Wacana Independensi kemudian berkembang dan terus melakukan metamorfosis sampai pada titik baru bangunan kemandirian. Sebagai upaya untuk mengarahkan pada kekuatan masyarakat yang independen dan mempunyai kemandirian, kemudian tumbuh filosofi gerakan Liberasi.
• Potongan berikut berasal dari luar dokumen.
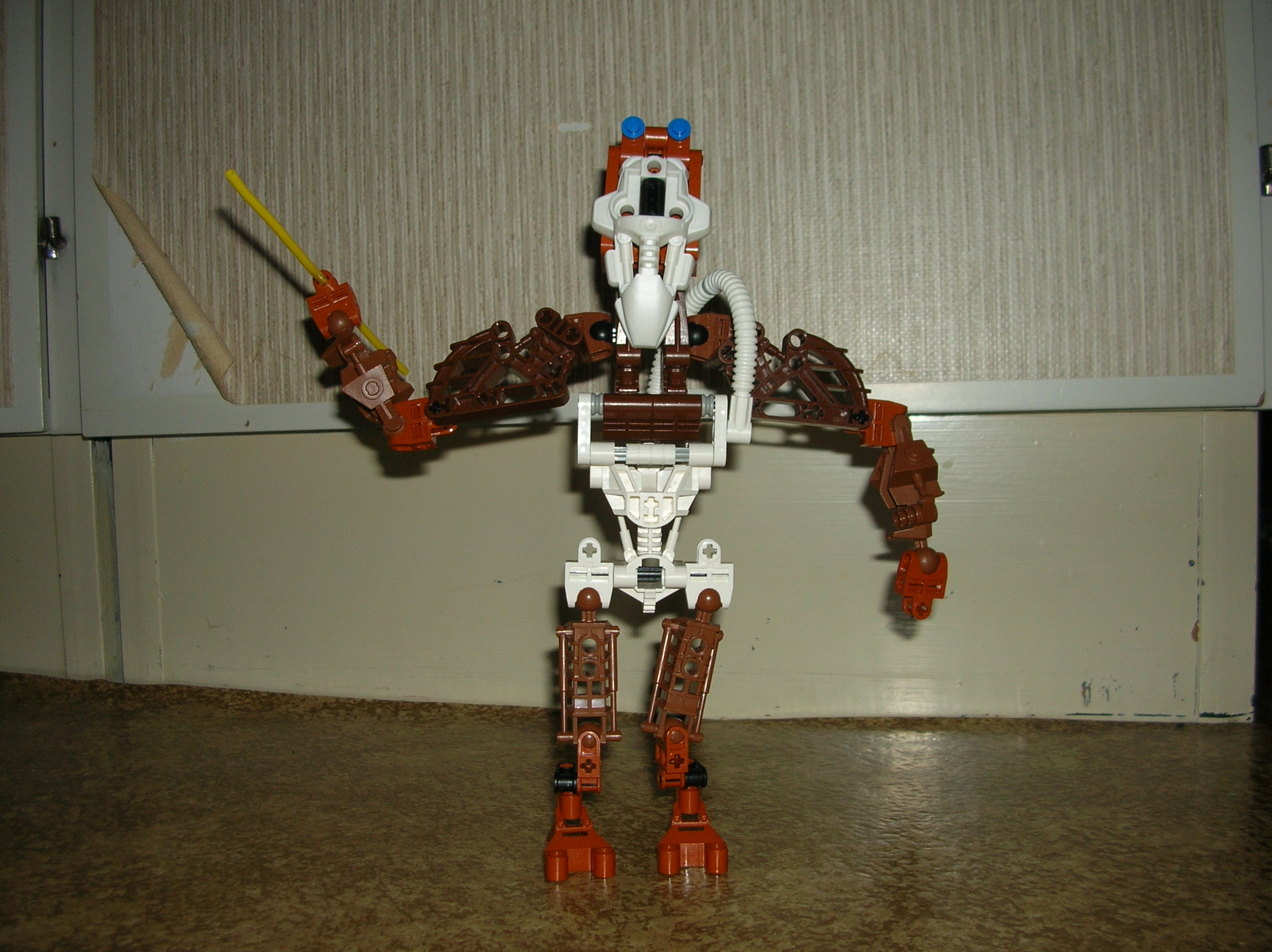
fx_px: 1285
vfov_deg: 40.6
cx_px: 636
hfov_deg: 52.7
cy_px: 476
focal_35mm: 35
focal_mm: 5.8
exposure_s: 1/60.1
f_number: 2.8
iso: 50
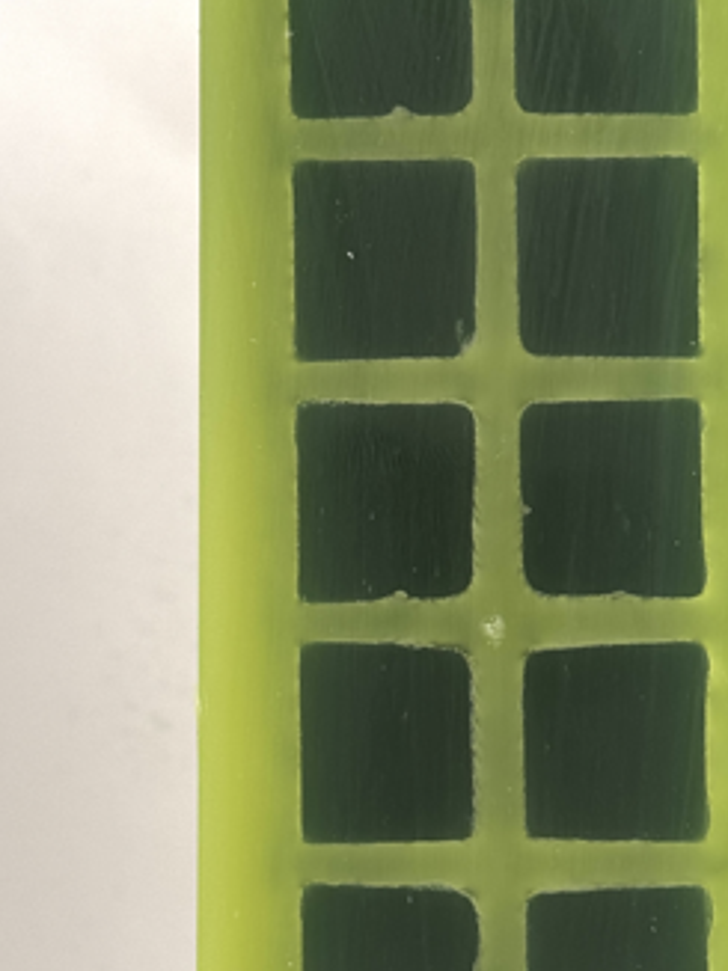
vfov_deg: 20.9
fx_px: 2638
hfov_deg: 15.7
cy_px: 505
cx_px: 449
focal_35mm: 94
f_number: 1.78
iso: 64
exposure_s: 1/165
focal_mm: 6.76
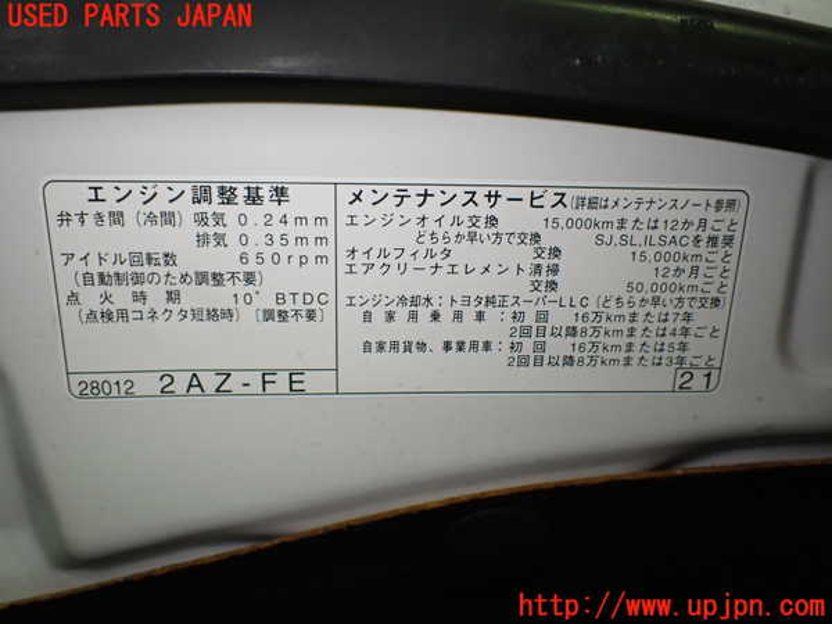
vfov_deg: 46.8
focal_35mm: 30
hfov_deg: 60.0
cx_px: 416
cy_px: 312
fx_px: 721
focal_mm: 5.4
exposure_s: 1/125
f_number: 2.3
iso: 250
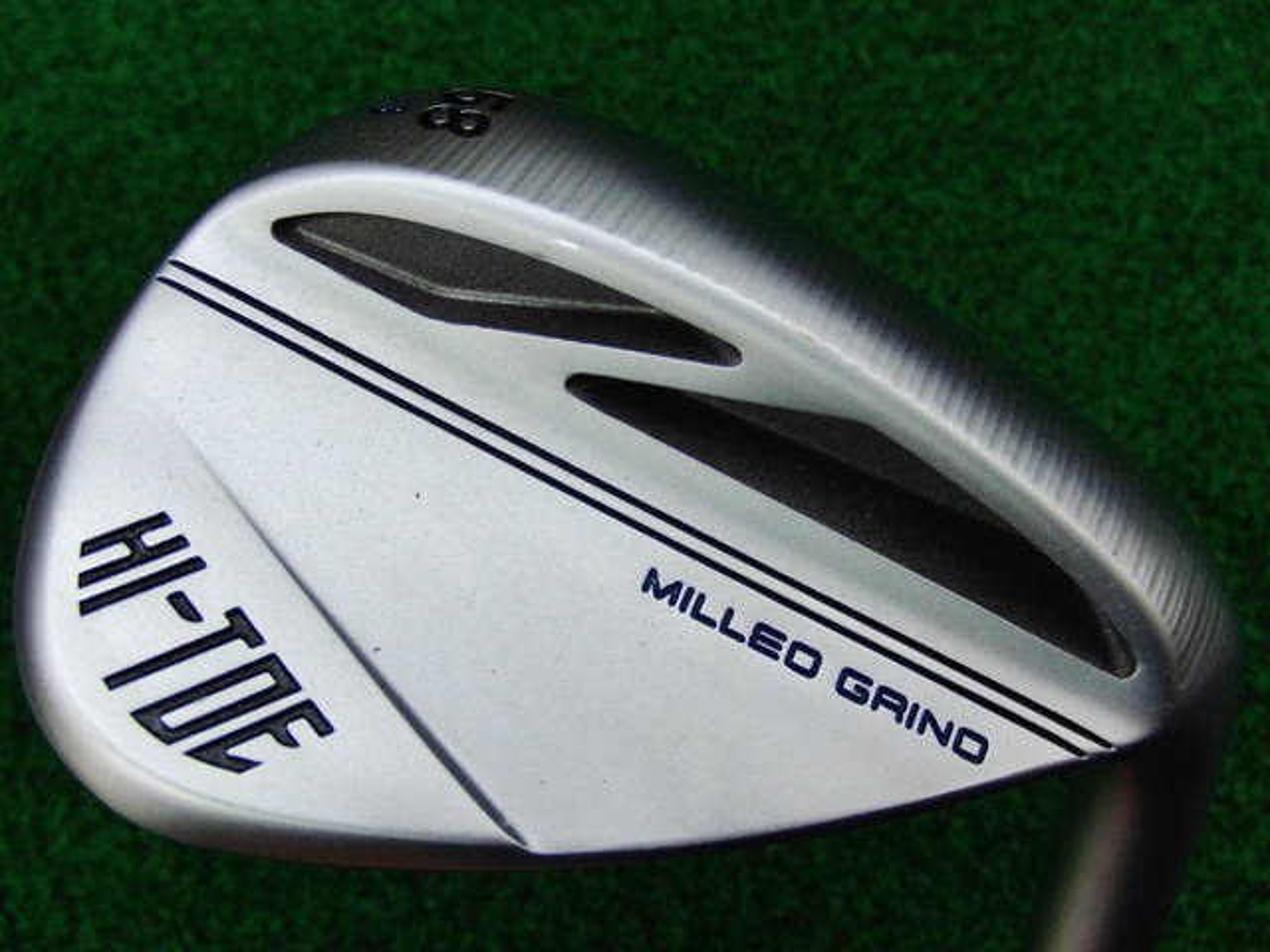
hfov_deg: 50.1
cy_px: 476
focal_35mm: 37
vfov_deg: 38.7
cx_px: 635
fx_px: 1357
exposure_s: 1/80
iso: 250
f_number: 3.6
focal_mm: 6.42
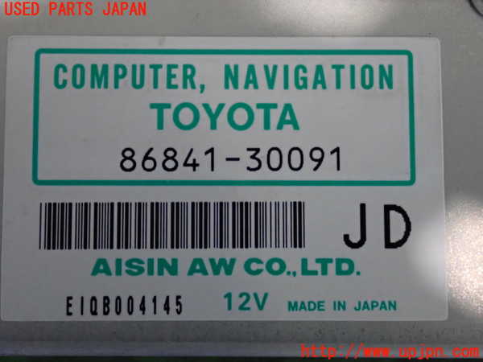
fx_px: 991
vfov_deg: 20.7
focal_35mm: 71
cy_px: 181
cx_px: 242
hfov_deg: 27.4
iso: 2500
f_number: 3.9
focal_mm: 12.73
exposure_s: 1/50
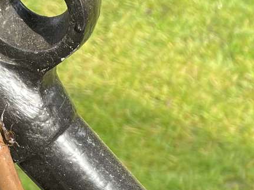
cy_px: 211
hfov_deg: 14.9
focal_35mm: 121
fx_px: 887
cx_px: 401
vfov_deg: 12.0
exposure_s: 1/121
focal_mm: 4.2
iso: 32
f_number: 1.6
Pendekatan Akhlussunnah Waljama'ah buka lagi sebagai sebuah mazhab tetapi seabagai manhaj al-fikr (metodologi berfikir) dengan melakukan telaah kritis atas nilai-nilai universal yang memihak kepada masyarakat (civil society), telaah kritis atas wacana-wacana yang dikembangkan negara, serta pembiasaan pemberdayaan masyarakat sipil sebagai perwujudan cita-cita masyarakat terbuka (open society) dan sejahtera. Sehingga free market of ideas betul-betul terjadi dalam ruang publik. Wacana ini kemudian sebagai mainstream gerakan dan menjadi pijakan pergerakan secara institusional.
PMII, INDONESIA, DAN DUNIA
· PMII Memandang Indonesia dan dunia saat ini sedang terbelenggu oleh nilai-nilai kapitalisme modern. Kesadaran masyarakat dikekang dan diarahkan pada satu titik yaitu budaya massa kapitalisme dan pola pikir positivistic modernisme. Akibatnya kreativitas dan pola piker manusai menjadi tidak berkembang kaena dipinggirkan.
· Dunia, khususnya Indoensia, adalah masyarakat yang plural baik etnik, tradisi, kultur maupun kepercayaan. Oleh karena itu sangat diperlukan kerangka berpikir yang memberikan tempat yang sama bagi individu maupun kelompok masyarakat untuk mengembangkan potensi diri dan kreatifitasnya secara maksimal melalui dialog yang terbuka dan jujur.
· Selama pemerintahan Orde Baru yang represif dan otoriter dengan pola yang hegemonic, ruang publik masyarakat Indonesia hilang karena direnggut oleh kekuatasn negara. Dampaknya adalah berkembangnya budaya bisu dalam masyarakat sehingga proses demokratisasi terganggu karena sikap kritis diberangus.
· Masyarakat Indonesia, bahkan dunia, pada umumnya masih terbelenggu oleh dogmatisme agama dan tradisi. Dampaknya secara tidak sadar telah terjadi berbagai pemahaman yang distortif terhadap ajaran dan fungsi agama sehingga sulit membedakan mana yang dogma dan mana pemikiran. Akibat selanjutnya, agama menjadi kering dan beku, bahkan tidak jarang agama justru menjadi penghalang bagi kemajuan dan upaya penegakan nilai kemanusiaan.